Kinder und Jugendliche sind nicht nur Besucher des Jugendhauses B15, sondern sie gestalten und bestimmen in altersgerechter Form die Angebote und räumliche Ausstattung mit – sie partizipieren. Das Jugendhaus ist der Ort, an dem sie sich wohl fühlen, und das sie durch Mitgestaltung zu ihrem eigenen machen. Diese Aneignungsprozesse haben etwas mit „tätig werden“ zu tun und werden bewusst gesucht und gefördert.

Zur Partizipation gehört auch, dass sich Kinder und Jugendliche mit Gleichaltrigen und Erwachsenen auseinandersetzen. Deshalb finden ständig Aushandlungsprozesse statt.

Lebenswelt- und Sozialraumorientierung

Lebensweltorientierung bedeutet: Lebenserfahrungen, Deutungsmuster und Perspektiven von Kindern und Jugendlichen auf sich und ihr Umfeld/Umwelt werden wahrgenommen und ernstgenommen.
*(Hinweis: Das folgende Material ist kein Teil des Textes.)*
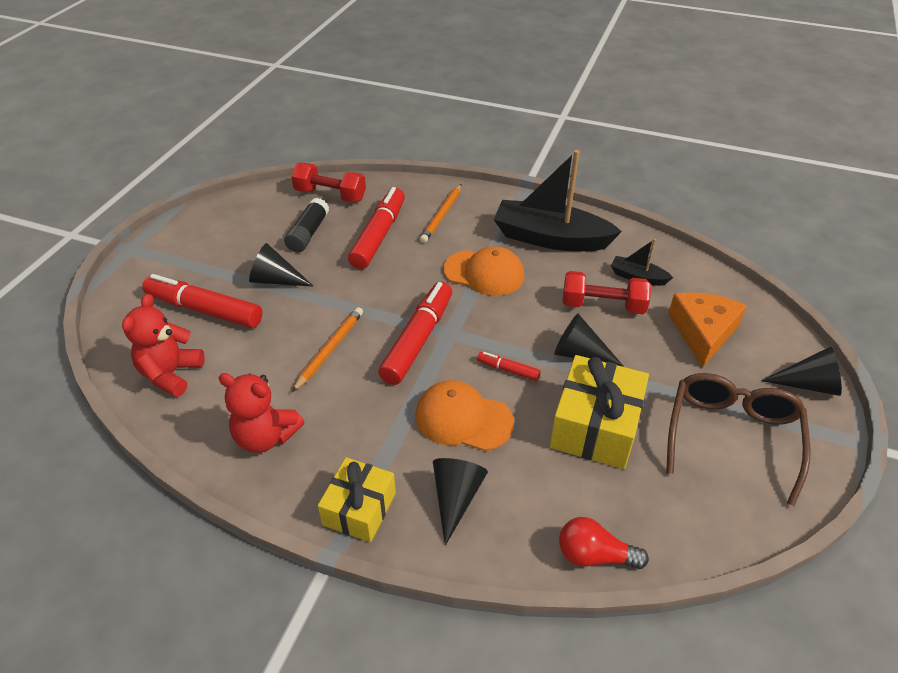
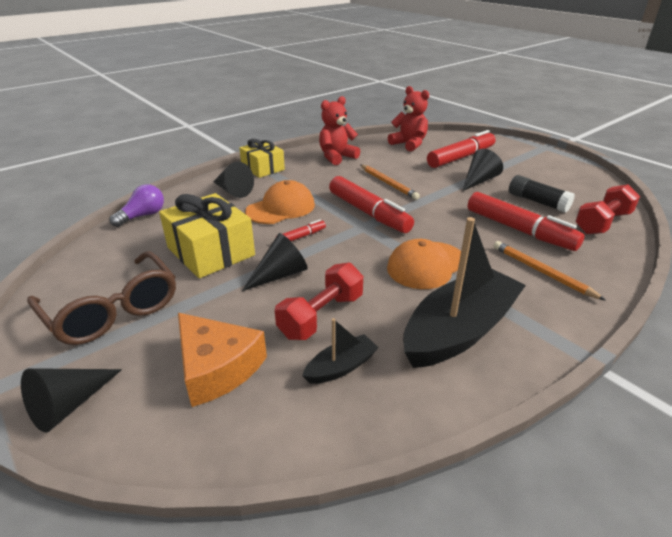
camera: 120 degrees right, 10 degrees down
(594, 555) = (142, 216): red light bulb -> purple light bulb

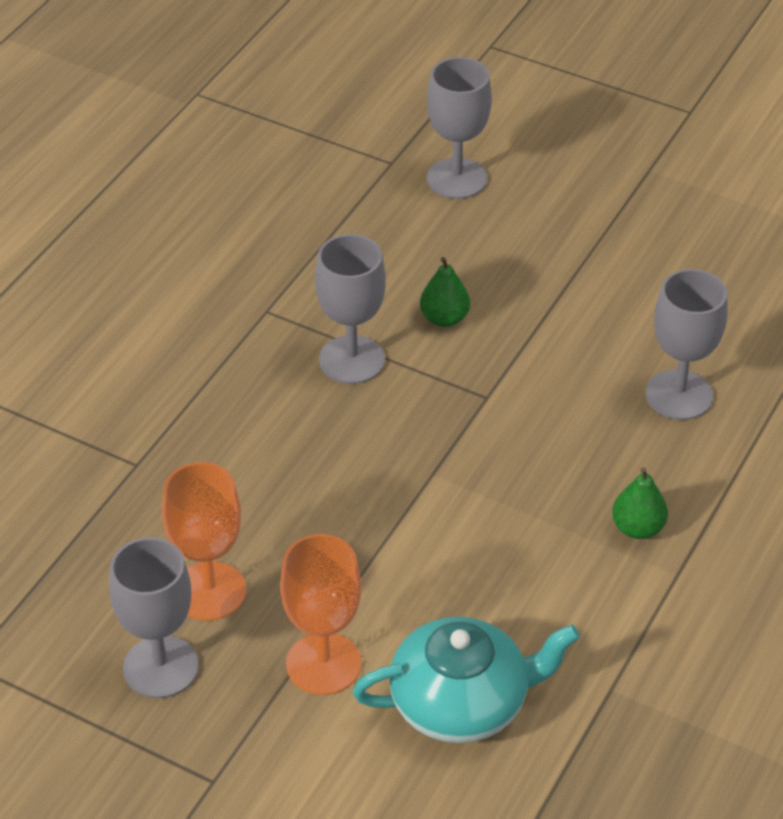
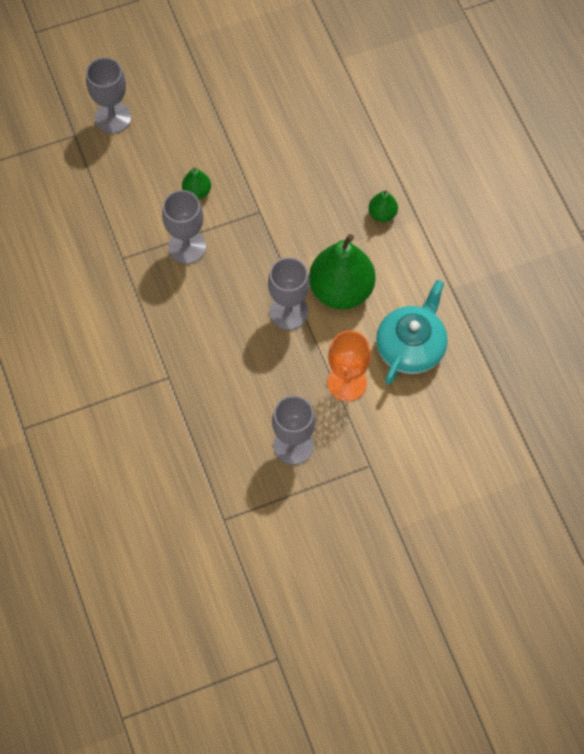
camera: 50 degrees left, 20 degrees up
(209, 591) = (269, 398): orange goblet -> none
(465, 561) = (341, 290): none -> green pear
(679, 395) = (327, 140): grey goblet -> grey goblet (288, 312)

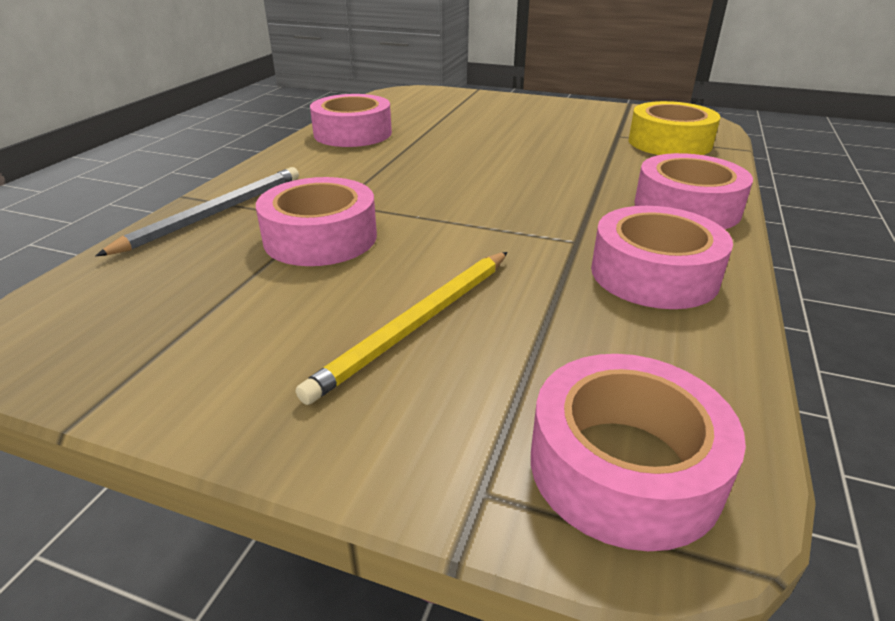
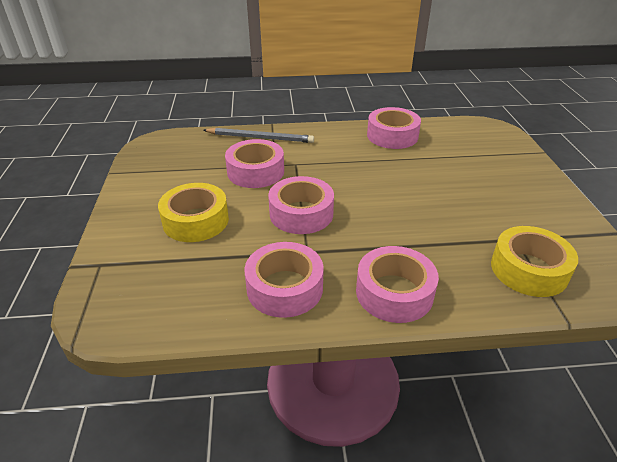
camera: 65 degrees right, 5 degrees up
(417, 324) = (196, 221): yellow pencil -> yellow tape
(624, 467) = (120, 298): pink tape -> pink tape (301, 213)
Dies bedeutet, dass die Interessen und Bedürfnisse sichtbar werden und in der Arbeit des Jugendhauses aufgegriffen werden.

Weil das Jugendhaus B15 im Sozialraum der Kinder und Jugendlichen verankert ist und das Jugendhaus in einem engen Kooperationsfeld mit anderen sozialen Einrichtungen steht, kann es um Verständnis für die Anliegen der Kinder und Jugendlichen werben und Ressourcen anderer Einrichtungen zu deren Wohle nutzbar machen.
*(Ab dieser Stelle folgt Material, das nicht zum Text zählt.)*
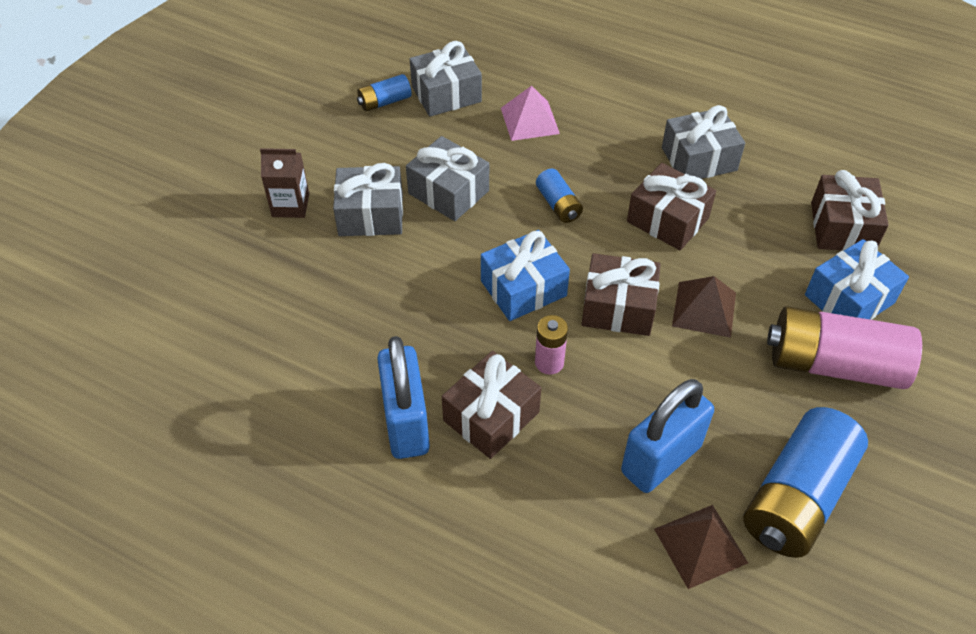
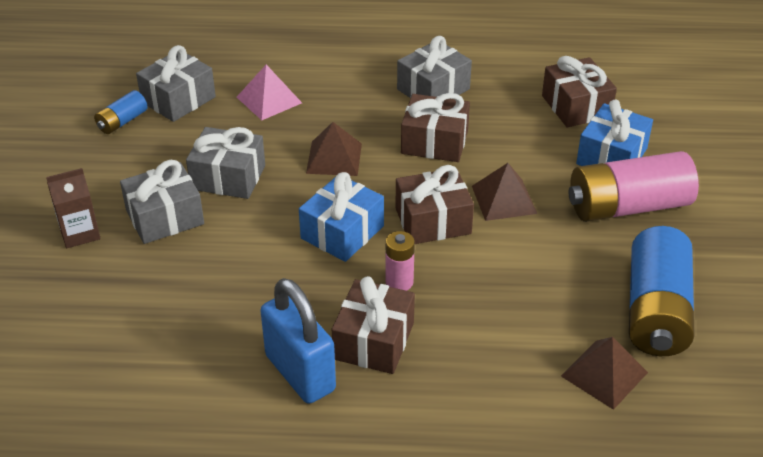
camera: 25 degrees left, 10 degrees down
(558, 205) = (334, 158): blue battery -> brown pyramid
(661, 459) = (535, 322): blue padlock -> none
Das Prinzip der Lebenswelt- und Sozialraumorientierung stellt sicher, das Mitbestimmung, Bedarfsorientierung und differenzierte Angebote für unterschiedliche Milieus und Altersstufen umgesetzt werden.

Schweigeplicht

Die Mitarbeiter des Jugendhauses B15 unterliegen der Schweigepflicht nach §203 STGB. Es ist für die Kinder und Jugendlichen sehr wichtig, darauf zu vertrauen, dass die anvertrauten „Geheimnisse“ nicht gegenüber Dritten offenbart werden.

Geschlechtergerechtigkeit

Das Jugendhaus B15 berücksichtigt im Sinne des KJHG die unterschiedlichen Bedürfnisse und Lebenslagen von Mädchen und Jungen, versucht Benachteiligung abzubauen und Gleichberechtigung zu fördern. Dies wird auch sichtbar bei den Angeboten und den Räumen. Das Jugendhaus B15 hat ein eigenes Mädchenzimmer und auch mädchenspezifische Angebote. Die Jungen haben keinen eigenen Raum, da sie sich viel selbstverständlicher im Jugendhaus bewegen und sich die Räume eher aneignen als die Mädchen.

Die im Alltag immer wieder auftauchenden Geschlechterstereotypen werden hinterfragt und zum Thema gemacht.